Everyone lives in a flood zone.
Flooding is the top-ranked natural disaster in the United States, with a dozen potential causes ranging from heavy rains, tropical storms and hurricanes to new housing developments and rain after fire. Floods can occur in all 50 states and, when they do, they leave massive damage in their wake.
Flood damages exceed $2.7 billion annually.
As a homeowner, you carry homeowners insurance to protect against theft and loss. Typical homeowners insurance, however, excludes damages from flooding. Homeowners , therefore, should make sure to have a separate flood insurance policy. And once that policy is in place, there are other steps you should follow, too.

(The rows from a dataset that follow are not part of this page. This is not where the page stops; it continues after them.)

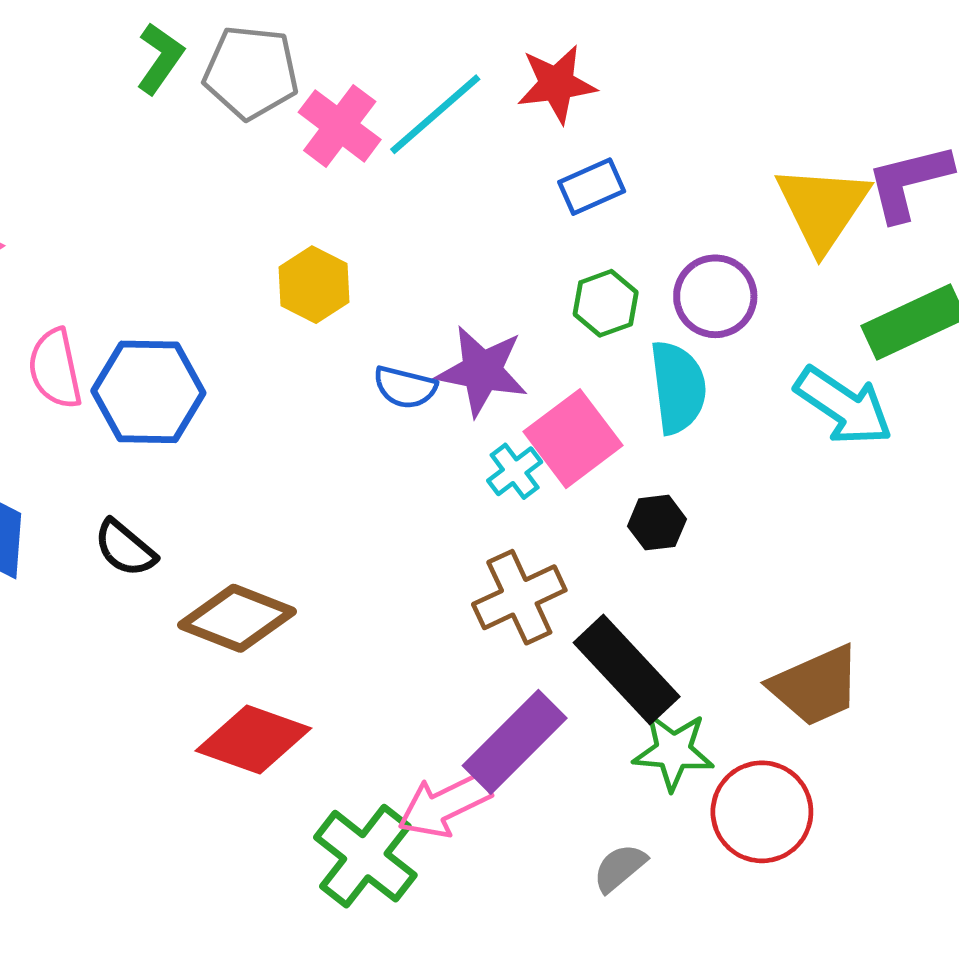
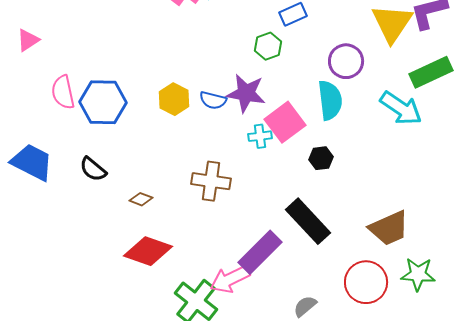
yellow hexagon: (314, 285) -> (174, 99), moved
green hexagon: (606, 303) -> (268, 46), moved
cyan cross: (515, 471) -> (260, 136), turned 30
brown cross: (519, 597) -> (211, 181), moved, turned 33
brown diamond: (237, 618) -> (141, 199), size x0.5
green star: (673, 751) -> (418, 274), moved

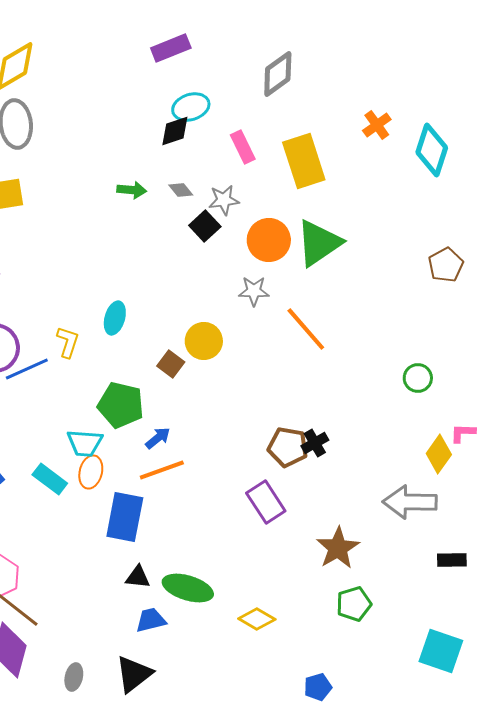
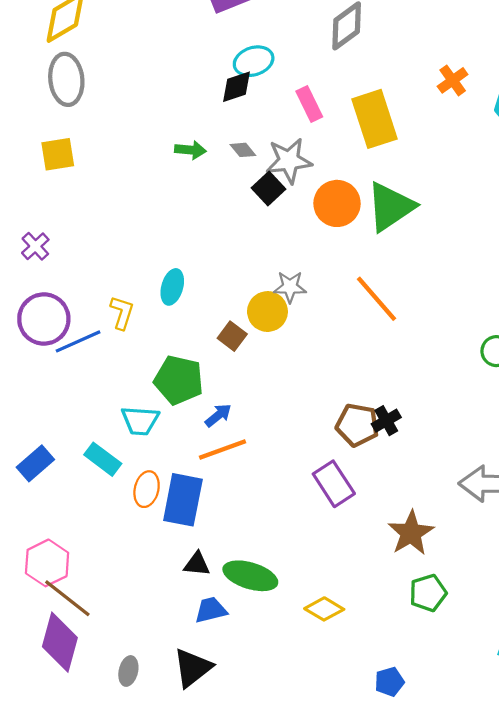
gray star: (224, 200) -> (289, 161), size x1.4
gray star: (254, 291) -> (290, 287), moved
orange ellipse: (91, 472) -> (147, 489), moved

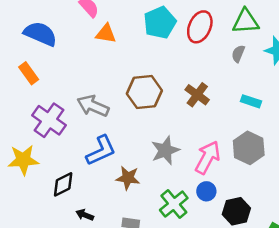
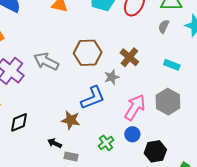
gray star: (165, 150) -> (112, 77), moved, size x0.7
blue L-shape: (101, 151) -> (93, 98), moved
green cross: (174, 204) -> (106, 143), size x0.7
black arrow: (85, 215) -> (55, 143), moved

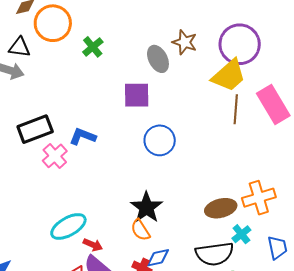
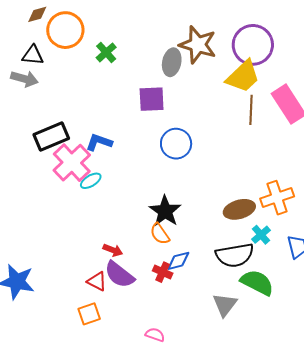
brown star: (185, 42) -> (198, 45), size x1.5
gray ellipse: (158, 59) -> (172, 62), turned 40
pink cross: (55, 156) -> (72, 163), size x1.5
cyan ellipse: (68, 226) -> (91, 181), moved, size x0.6

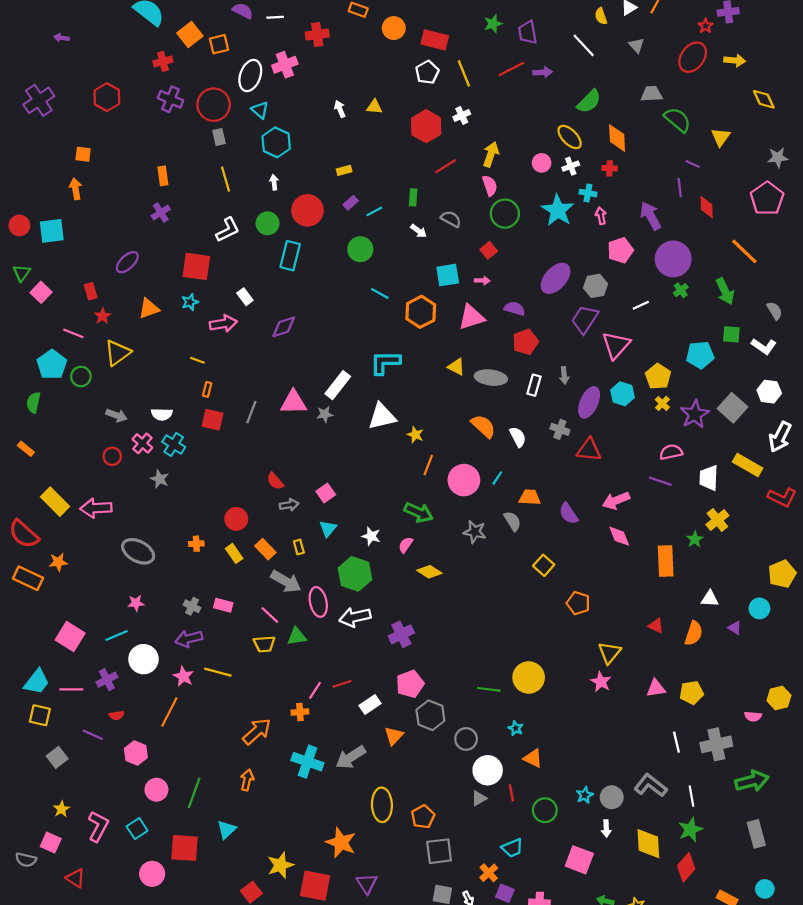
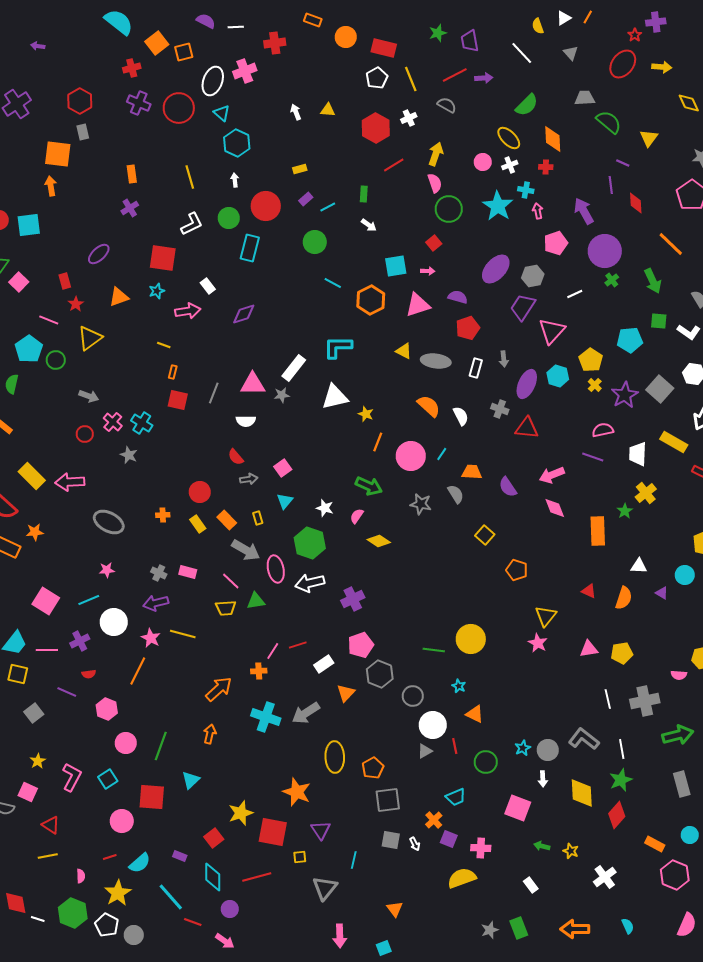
gray rectangle: (219, 137) -> (83, 132), moved
orange square: (83, 154) -> (58, 154), size x1.8
gray semicircle: (451, 219) -> (447, 105), moved
white semicircle: (162, 414) -> (246, 421), moved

First, make a log of your possessions, either on paper or by video. In your log, include everything that you own of value. Next, if you own jewelry, have it appraised and store the appraisal; if you own appliances, log the serial numbers and attach original receipts.
Then, buy a safe-deposit box at a bank, for example, and store your possession log.
All of this information matters because, in the event you need to make a claim, you’ll have an easier time dealing with the insurance adjuster. It’s hard to prove possession of items that have been washed away by flood waters, after all.
You’ll also want to share this list with your insurance agent in advance so your policy is made with the proper amount of coverage.
Floods can strike anywhere and, as many people learn the hard way, standard homeowners insurance does not include flood coverage. If you’re without flood coverage, talk to your insurance agent about adding a flood policy.
Because many policies don’t take effect until 30 days from purchase, this is one form of insurance you’ll want to buy in advance.